Anthropic’s recent $1.5 billion settlement could open the floodgates for more publishers to sue AI companies over how they use copyrighted content.
Just this week, the Britannica Group, the parent of Encyclopedia Britannica and the Merriam-Webster dictionary, sued Perplexity. Filed on Wednesday in a New York federal court, the complaint accuses the buzzy AI startup of infringing Britannica’s copyright and trademark rights and claims its answer engine is cutting into the publisher’s revenue.
Perplexity, founded in 2022, dubs itself as an “AI-powered Swiss Army knife for information discovery and curiosity.” The company recently made headlines in August when it made a $34.5 billion bid to buy Google’s Chrome browser.
Perplexity is known for its answer engine, which pulls data from across the web and delivers quick, easy-to-read summaries to users’ questions. Britannica says those summaries often lift its content verbatim without permission, diverting readers who might otherwise visit its sites, traffic the company relies on for subscriptions and ad dollars.
“Perplexity claims to be the ‘world’s first answer engine,’ but the answers they provide to consumers are often Britannica’s answers,” Britannica Group CEO Jorge Cauz said in a press release.
This isn’t Perplexity’s first legal fight.

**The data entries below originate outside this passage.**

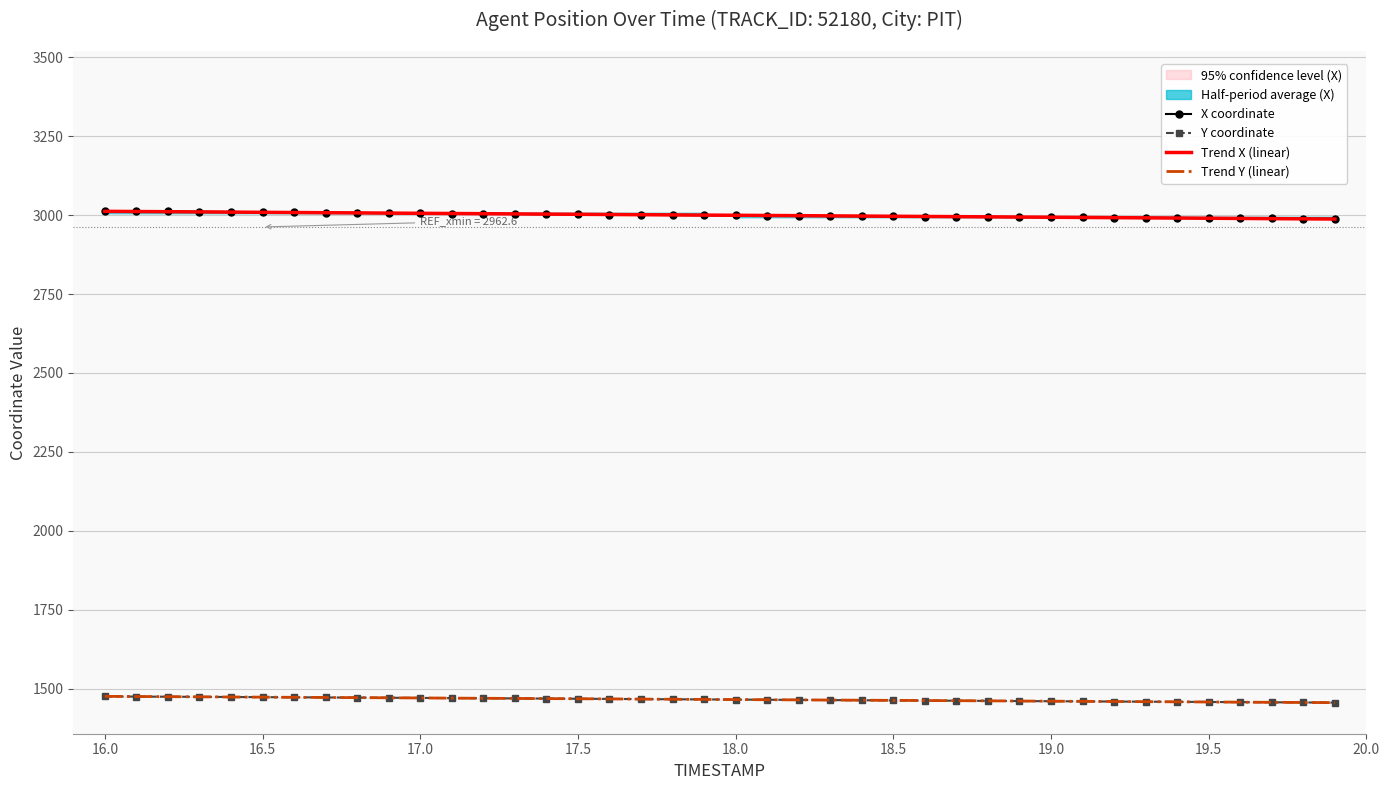

The value of Y coordinate at 16.0 is 621.3. True or false?

False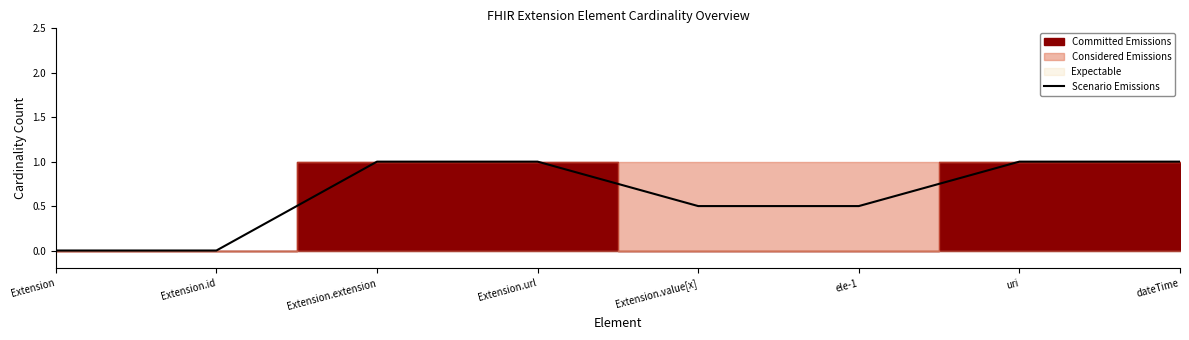

How many positive values are there?

6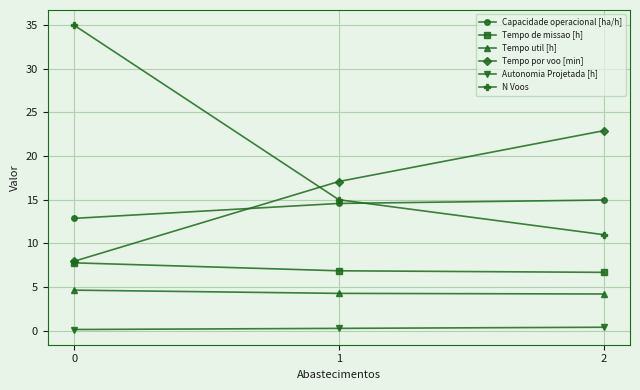

What is the difference between the maximum and minimum values in the Tempo de missao [h] series?

1.1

Last year, Rupert Murdoch’s Dow Jones, the parent company of The Wall Street Journal and New York Post, accused the startup of illegally copying its work.
However, this new lawsuit lands just weeks after Anthropic agreed to pay $1.5 billion to settle claims it used millions of pirated books to train its Claude chatbot, signaling that lawsuits from publishers could result in a big payout.
Since the rise of AI tools like ChatGPT and Claude, publishers have pushed to make tech firms pay for the use of their content. AI companies depend on published and often copyrighted material like websites, newspapers, journals, and books to train their large language models and answer users’ questions.
OpenAI, for example, is still battling a 2023 lawsuit from The New York Times, even as it and Google have struck licensing deals with outlets such as News Corp and Reddit, respectively, to avoid more clashes. Perplexity itself announced in August that it would soon start sharing some of its revenue with publishers whose news articles are used to answer user questions.
Why is Britannica suing Perplexity?
Britannica’s complaint says Perplexity scraped its sites, copied and republished articles without permission, and even attributed AI-generated hallucinated answers that could damage the brand’s reputation. Britannica argues these actions violate both copyright and trademark law.
Additionally, Britannica says that it can create content thanks to the money it makes through subscriptions and advertising revenue. It accuses Perplexity’s answer engine of free riding on these investments by “cannibalizing traffic” to its sites.
The company is seeking unspecified monetary damages and a court order barring further use of its content.
Perplexity did not immediately respond to a request for comment from Gizmodo.